The fallout continues over House Intelligence Committee Chairman Devin Nunes’ decision to strike out on his own and view information he felt pertinent to the committee’s probe into Russian interference in the 2016 election, as well as President Trump’s allegations of wiretapping at Trump Tower.
Nunes apparently viewed this information, then went public in a press conference, without discussing any of the details with the committee he chairs. He announced that he’d viewed information that showed “incidental surveillance” of Trump’s team, then later, said the information came from a FISA warrant.
People with more suspicious minds might say he’s attempting to upend this investigation. If that’s not his goal, then he has picked the absolute worst way to handle things.
Several watchdog groups have requested that the Office of Congressional Ethics (OCE) investigate Nunes’ actions.
A letter making the request was sent earlier this week.
“We request the Office of Congressional Ethics (OCE) to conduct a preliminary inquiry into whether Representative Devin Nunes, Chairman of the House Intelligence Committee, disclosed classified information to the public on March 22, 2017 in violation of the House ethics rules,” Citizens for Responsibility and Ethics in Washington and Democracy 21 wrote in a letter to OCE dated March 28.
The specific rule mentioned in the letter mandates House members to “not disclose any classified information” unless “authorized by the House of Representatives or in accordance with its Rules.”
Therein lies the rub.
Nunes acted on his own. He went rogue, and some feel he did it to protect Trump.
Whether that was his goal or not, optics matter, and what he did looked bad.
It looked really bad, as in, political corruption and cover-up bad.
In fact, it looked Devin-Nunes-cannot-be-trusted-to-carry-out-his-duties-as-chairman bad.
There have been calls for Nunes to recuse himself, just as Attorney General Jeff Sessions did (he refuses).
Others have called for a special committee to take over the probe. Several Republicans, such as former Hewlett-Packard CEO and 2016 presidential candidate, Carly Fiorina, and North Carolina Rep. Walter Jones, have both spoken up in favor of a special committee.

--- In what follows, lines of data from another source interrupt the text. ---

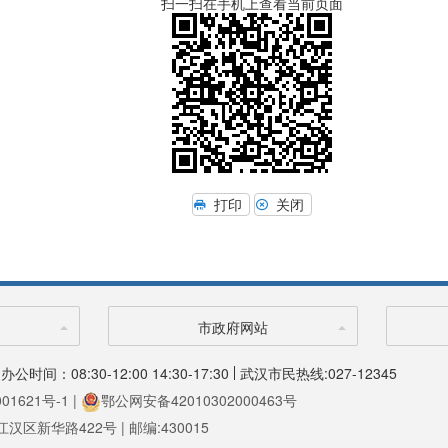
扫一扫在手机上查看当前页面
打印
关闭
市政府网站
办公时间：08:30-12:00 14:30-17:30
武汉市民热线:027-12345
01621号-1 |
鄂公网安备42010302000463号
区新华路422号 | 邮编:430015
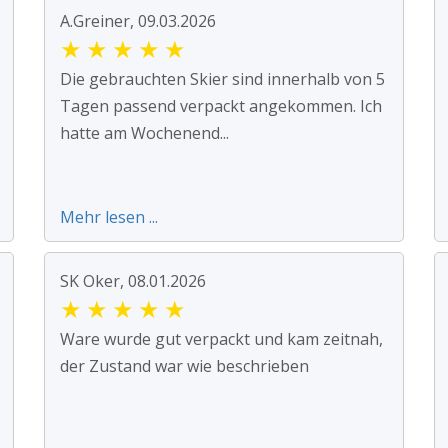
A.Greiner, 09.03.2026
★
★
★
★
★
Die gebrauchten Skier sind innerhalb von 5
Tagen passend verpackt angekommen. Ich
hatte am Wochenend...
Mehr lesen ...
SK Oker, 08.01.2026
★
★
★
★
★
Ware wurde gut verpackt und kam zeitnah,
der Zustand war wie beschrieben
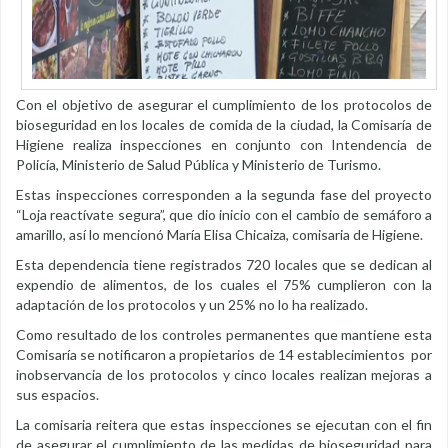
Con el objetivo de asegurar el cumplimiento de los protocolos de
bioseguridad en los locales de comida de la ciudad, la Comisaría de
Higiene realiza inspecciones en conjunto con Intendencia de
Policía, Ministerio de Salud Pública y Ministerio de Turismo.
Estas inspecciones corresponden a la segunda fase del proyecto
“Loja reactívate segura”, que dio inicio con el cambio de semáforo a
amarillo, así lo mencionó María Elisa Chicaiza, comisaria de Higiene.
Esta dependencia tiene registrados 720 locales que se dedican al
expendio de alimentos, de los cuales el 75% cumplieron con la
adaptación de los protocolos y un 25% no lo ha realizado.
Como resultado de los controles permanentes que mantiene esta
Comisaría se notificaron a propietarios de 14 establecimientos por
inobservancia de los protocolos y cinco locales realizan mejoras a
sus espacios.
La comisaria reitera que estas inspecciones se ejecutan con el fin
de asegurar el cumplimiento de las medidas de bioseguridad para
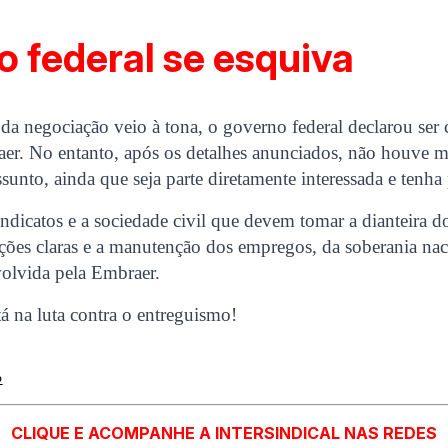
 federal se esquiva
da negociação veio à tona, o governo federal declarou ser 
aer. No entanto, após os detalhes anunciados, não houve m
ssunto, ainda que seja parte diretamente interessada e tenha
sindicatos e a sociedade civil que devem tomar a dianteira d
ões claras e a manutenção dos empregos, da soberania nac
volvida pela Embraer.
tá na luta contra o entreguismo!
o
CLIQUE E ACOMPANHE A INTERSINDICAL NAS REDES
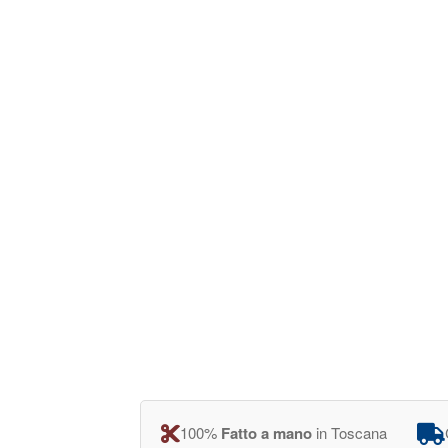
100%
Fatto a mano
in Toscana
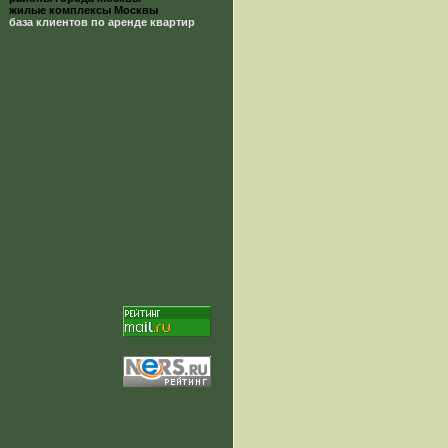
жилые комплексы Москвы
база клиентов по аренде квартир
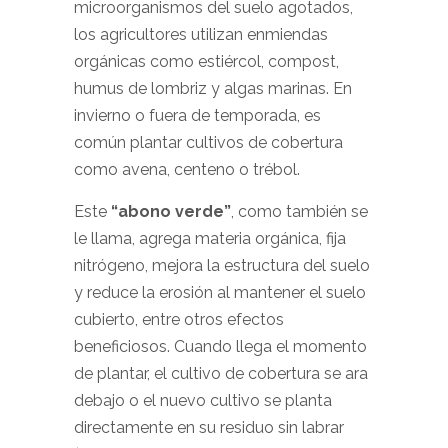
microorganismos del suelo agotados,
los agricultores utilizan enmiendas
orgánicas como estiércol, compost,
humus de lombriz y algas marinas. En
invierno o fuera de temporada, es
común plantar cultivos de cobertura
como avena, centeno o trébol.
Este
“abono verde”
, como también se
le llama, agrega materia orgánica, fija
nitrógeno, mejora la estructura del suelo
y reduce la erosión al mantener el suelo
cubierto, entre otros efectos
beneficiosos. Cuando llega el momento
de plantar, el cultivo de cobertura se ara
debajo o el nuevo cultivo se planta
directamente en su residuo sin labrar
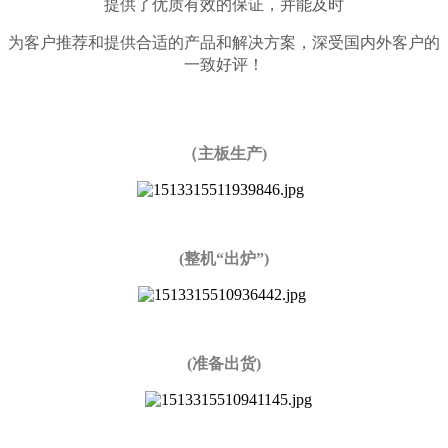
提供了优质有效的保证，并能及时
为客户推荐和提供合适的产品和解决方案，深受国内外客户的
一致好评！
（主板生产)
(整机“出炉”)
(准备出货)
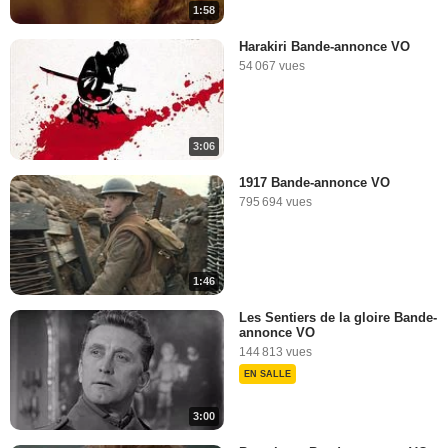
1:58
Harakiri Bande-annonce VO
54 067 vues
3:06
1917 Bande-annonce VO
795 694 vues
1:46
Les Sentiers de la gloire Bande-
annonce VO
144 813 vues
EN SALLE
3:00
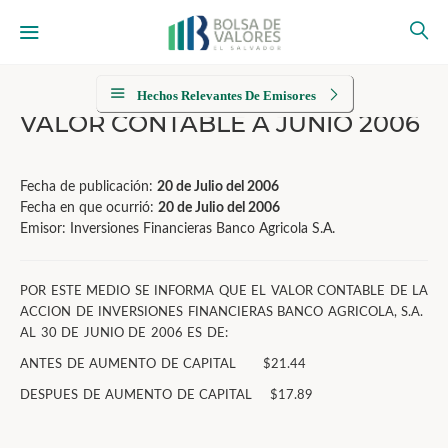
Hechos Relevantes De Emisores
VALOR CONTABLE A JUNIO 2006
Fecha de publicación:
20 de Julio del 2006
Fecha en que ocurrió:
20 de Julio del 2006
Emisor: Inversiones Financieras Banco Agricola S.A.
POR ESTE MEDIO SE INFORMA QUE EL VALOR CONTABLE DE LA
ACCION DE INVERSIONES FINANCIERAS BANCO AGRICOLA, S.A.
AL 30 DE JUNIO DE 2006 ES DE:
ANTES DE AUMENTO DE CAPITAL $21.44
DESPUES DE AUMENTO DE CAPITAL $17.89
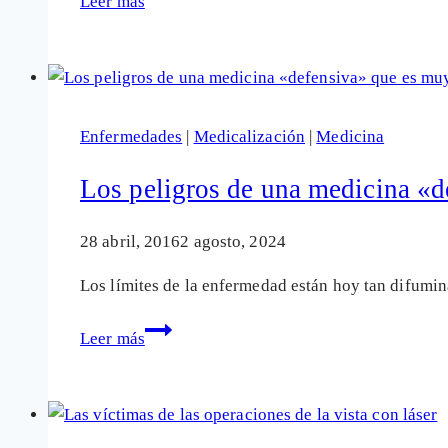
Leer más
vista
médico
con
que
láser
denuncia
que
la
Enfermedades
|
Medicalización
|
Medicina
cirugía
con
Los peligros de una medicina «d
láser
es
28 abril, 2016
2 agosto, 2024
un
Los límites de la enfermedad están hoy tan difumi
pelotazo
económico
Los
Leer más
peligros
de
una
medicina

The howls from the left are to be expected, as well, but they’re not wrong, in this case, especially if the OCE finds there was misconduct on Nunes’ part.
Nunes wouldn’t reveal his sources for the information, but continued to muddy the waters when it was discovered that he went to the White House the day before making his announcement, allegedly to view the files in a secure location.
That was followed by a report saying it was two White House officials that pretty much put the information in his hands.
It’s bizarre. It looks bad. It’s possibly highly unethical.